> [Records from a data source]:
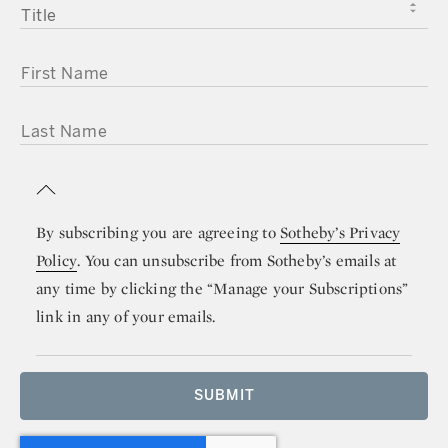
TITLE
FIRST NAME
LAST NAME
By subscribing you are agreeing to
Sotheby’s Privacy
Policy
. You can unsubscribe from Sotheby’s emails at
any time by clicking the “Manage your Subscriptions”
link in any of your emails.
SUBMIT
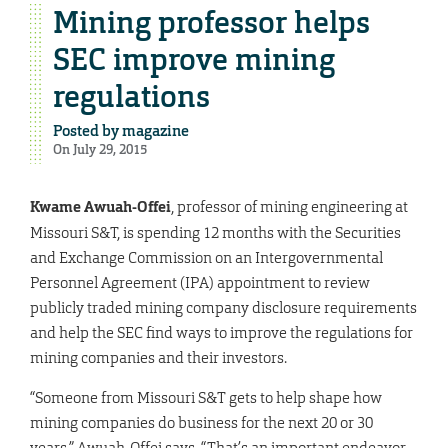
Mining professor helps
SEC improve mining
regulations
Posted by
magazine
On July 29, 2015
Kwame Awuah-Offei
, professor of mining engineering at
Missouri S&T, is spending 12 months with the Securities
and Exchange Commission on an Intergovernmental
Personnel Agreement (IPA) appointment to review
publicly traded mining company disclosure requirements
and help the SEC find ways to improve the regulations for
mining companies and their investors.
“Someone from Missouri S&T gets to help shape how
mining companies do business for the next 20 or 30
years,” Awuah-Offei says. “That’s an important endeavor.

> [WORK ITEM]: Return every line of the data above exactly, and omit all pictures.

> [REPLY TO THE TASK]:
TITLE
FIRST NAME
LAST NAME
By subscribing you are agreeing to
Sotheby’s Privacy
Policy
. You can unsubscribe from Sotheby’s emails at
any time by clicking the “Manage your Subscriptions”
link in any of your emails.
SUBMIT
Mining professor helps
SEC improve mining
regulations
Posted by
magazine
On July 29, 2015
Kwame Awuah-Offei
, professor of mining engineering at
Missouri S&T, is spending 12 months with the Securities
and Exchange Commission on an Intergovernmental
Personnel Agreement (IPA) appointment to review
publicly traded mining company disclosure requirements
and help the SEC find ways to improve the regulations for
mining companies and their investors.
“Someone from Missouri S&T gets to help shape how
mining companies do business for the next 20 or 30
years,” Awuah-Offei says. “That’s an important endeavor.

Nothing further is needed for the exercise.